National Association of Independent Fee Appraisers (NAIFA):
A professional association of appraisers with more than 2,000 members nationally. NAIFA offers the specialty designations IFA (member), IFAS (senior member) and IFAC (appraiser-counselor).
  NAIFA Website

National Association of REALTORS® (NAR):
Formerly known as the National Association of Real Estate Boards (NAREB), NAR is the largest and most prestigious real estate organization in the world. Its members include REALTORS® and REALTOR-ASSOCIATES® representing all branches of the real estate industry. The national organization functions through local boards and state associations. Active brokers who have been admitted to membership in state and local NAR boards are allowed to use the trademark REALTOR®. Salespeople are admitted on a REALTOR-ASSOCIATE® active status. NAR members subscribe to a strict Code of Ethics.
  NAR Website

National Bank Act of 1863:
In 1863, President Abraham Lincoln, at the urging of Salmon Chase, the Secretary of the Treasury, signed the National Bank Act. The Act established a national banking system and a uniform national currency to be issued by new "national" banks. The banks were required to purchase U.S. government securities as backing for their National Bank notes. In 1865, a 10-percent tax levied against State Bank notes essentially taxed those notes out of existence. From 1863 to 1877, National Bank notes were printed privately by the issuing banks. After 1877, the Bureau of Engraving and Printing, a division of the U.S. Department of the Treasury, assumed responsibility for printing all notes.
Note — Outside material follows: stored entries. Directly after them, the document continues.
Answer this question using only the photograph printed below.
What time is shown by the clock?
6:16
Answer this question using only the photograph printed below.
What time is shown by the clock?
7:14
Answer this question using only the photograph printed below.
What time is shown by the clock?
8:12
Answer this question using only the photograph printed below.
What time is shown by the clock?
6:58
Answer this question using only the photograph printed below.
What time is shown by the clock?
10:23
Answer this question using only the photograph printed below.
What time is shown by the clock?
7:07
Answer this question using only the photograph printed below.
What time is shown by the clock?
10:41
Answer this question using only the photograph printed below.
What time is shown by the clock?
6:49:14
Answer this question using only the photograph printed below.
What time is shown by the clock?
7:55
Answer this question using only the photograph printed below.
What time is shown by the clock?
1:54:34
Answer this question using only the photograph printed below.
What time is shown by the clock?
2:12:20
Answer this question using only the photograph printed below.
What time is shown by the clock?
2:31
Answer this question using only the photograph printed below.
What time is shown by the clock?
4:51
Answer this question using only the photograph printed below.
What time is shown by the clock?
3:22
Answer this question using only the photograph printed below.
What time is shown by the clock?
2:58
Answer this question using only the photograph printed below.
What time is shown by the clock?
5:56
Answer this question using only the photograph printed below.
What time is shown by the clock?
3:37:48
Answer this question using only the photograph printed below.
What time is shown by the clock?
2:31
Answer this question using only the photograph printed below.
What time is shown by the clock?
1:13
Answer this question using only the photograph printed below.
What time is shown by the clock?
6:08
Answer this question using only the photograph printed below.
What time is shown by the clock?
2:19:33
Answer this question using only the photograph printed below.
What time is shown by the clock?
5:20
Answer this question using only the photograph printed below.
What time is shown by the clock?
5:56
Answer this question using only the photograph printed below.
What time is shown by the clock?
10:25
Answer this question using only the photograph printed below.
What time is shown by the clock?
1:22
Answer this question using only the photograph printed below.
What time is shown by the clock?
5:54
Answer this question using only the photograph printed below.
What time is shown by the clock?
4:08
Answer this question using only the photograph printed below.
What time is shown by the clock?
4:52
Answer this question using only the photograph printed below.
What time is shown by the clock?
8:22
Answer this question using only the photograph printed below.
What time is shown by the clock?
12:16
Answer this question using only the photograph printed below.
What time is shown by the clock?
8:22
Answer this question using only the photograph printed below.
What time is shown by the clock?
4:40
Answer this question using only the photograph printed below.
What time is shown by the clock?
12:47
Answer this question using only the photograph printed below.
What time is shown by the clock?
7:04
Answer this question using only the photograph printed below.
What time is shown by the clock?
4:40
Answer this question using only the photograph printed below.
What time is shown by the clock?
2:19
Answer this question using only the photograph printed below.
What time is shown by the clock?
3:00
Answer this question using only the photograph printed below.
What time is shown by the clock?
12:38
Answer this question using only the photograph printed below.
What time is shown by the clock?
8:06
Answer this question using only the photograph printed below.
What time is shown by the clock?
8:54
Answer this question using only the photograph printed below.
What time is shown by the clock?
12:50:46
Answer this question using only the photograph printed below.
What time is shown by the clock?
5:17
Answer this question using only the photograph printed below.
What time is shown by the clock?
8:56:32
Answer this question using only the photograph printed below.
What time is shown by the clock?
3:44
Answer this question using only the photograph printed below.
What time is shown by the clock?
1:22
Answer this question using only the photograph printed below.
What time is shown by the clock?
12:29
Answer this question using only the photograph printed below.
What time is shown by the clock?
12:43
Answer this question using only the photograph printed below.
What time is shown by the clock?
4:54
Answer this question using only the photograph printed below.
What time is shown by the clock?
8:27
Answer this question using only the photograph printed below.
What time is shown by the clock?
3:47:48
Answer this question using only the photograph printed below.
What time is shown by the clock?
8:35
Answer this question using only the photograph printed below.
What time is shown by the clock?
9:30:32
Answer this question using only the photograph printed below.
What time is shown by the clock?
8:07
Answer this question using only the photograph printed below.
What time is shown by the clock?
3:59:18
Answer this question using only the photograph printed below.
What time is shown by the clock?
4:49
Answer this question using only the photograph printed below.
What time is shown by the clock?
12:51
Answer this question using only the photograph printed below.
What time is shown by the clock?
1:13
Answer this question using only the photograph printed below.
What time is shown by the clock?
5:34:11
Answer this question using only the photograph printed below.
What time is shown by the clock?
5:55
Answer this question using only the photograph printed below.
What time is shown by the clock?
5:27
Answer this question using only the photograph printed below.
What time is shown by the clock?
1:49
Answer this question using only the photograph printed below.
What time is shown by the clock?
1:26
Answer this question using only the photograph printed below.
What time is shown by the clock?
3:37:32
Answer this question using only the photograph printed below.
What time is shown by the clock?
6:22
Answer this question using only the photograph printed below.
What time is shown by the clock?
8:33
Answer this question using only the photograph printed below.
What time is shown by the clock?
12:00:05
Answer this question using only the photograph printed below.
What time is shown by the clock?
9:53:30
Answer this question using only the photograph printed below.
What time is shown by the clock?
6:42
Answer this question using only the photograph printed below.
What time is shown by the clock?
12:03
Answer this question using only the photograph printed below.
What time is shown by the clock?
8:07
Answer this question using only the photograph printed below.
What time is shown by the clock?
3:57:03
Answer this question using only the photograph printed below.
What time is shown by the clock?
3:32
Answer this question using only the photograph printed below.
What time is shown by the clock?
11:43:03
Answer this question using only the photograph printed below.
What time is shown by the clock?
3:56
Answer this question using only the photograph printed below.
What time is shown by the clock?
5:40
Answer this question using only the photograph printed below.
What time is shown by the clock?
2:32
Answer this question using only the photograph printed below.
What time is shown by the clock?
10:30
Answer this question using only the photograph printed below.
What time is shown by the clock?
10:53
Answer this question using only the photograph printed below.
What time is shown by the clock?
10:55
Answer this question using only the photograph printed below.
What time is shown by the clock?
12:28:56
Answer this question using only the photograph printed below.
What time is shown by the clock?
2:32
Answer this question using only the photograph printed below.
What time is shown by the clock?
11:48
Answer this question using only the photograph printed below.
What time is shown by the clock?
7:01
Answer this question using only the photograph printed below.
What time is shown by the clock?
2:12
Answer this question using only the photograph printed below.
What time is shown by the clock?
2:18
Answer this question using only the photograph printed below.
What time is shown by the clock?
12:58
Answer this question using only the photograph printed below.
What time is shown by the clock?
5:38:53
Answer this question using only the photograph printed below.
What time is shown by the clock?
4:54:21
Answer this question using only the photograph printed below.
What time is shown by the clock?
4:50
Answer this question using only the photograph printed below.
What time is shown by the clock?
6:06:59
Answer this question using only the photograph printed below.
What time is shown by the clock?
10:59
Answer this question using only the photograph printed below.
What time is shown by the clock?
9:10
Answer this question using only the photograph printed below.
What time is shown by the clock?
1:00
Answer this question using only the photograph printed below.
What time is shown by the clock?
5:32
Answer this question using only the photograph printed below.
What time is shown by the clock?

National Environmental Policy Act:
The Act requires an environmental impact statement for federal actions that significantly affect the quality of the environment. (See environmental impact statement)
  NEPAnet Website

negative amortization:
A financing arrangement in which the monthly payments are less than the true amortized amounts and the loan balance increases over the term of the loan rather than decreases; an interest shortage that is added to unpaid principal.

negative declaration:
A declaration by a developer that a project will not have a negative impact on the environment.

negative easement:
An easement where the owner of a servient estate is prohibited from doing something on his or her estate that is otherwise lawful, because it will affect the dominant estate. (See easement)

negligence:
The failure to use ordinary or reasonable care under the circumstances.

negligent misrepresentation:
A negligent misrepresentation occurs when the broker should have known that a statement about a material fact was false. The fact that the broker may actually be ignorant about the issue is no excuse.

negotiable instrument:
A written promise or order to pay a specific sum of money that may be transferred by endorsement or delivery. The transferee then has the original payee's right to payment.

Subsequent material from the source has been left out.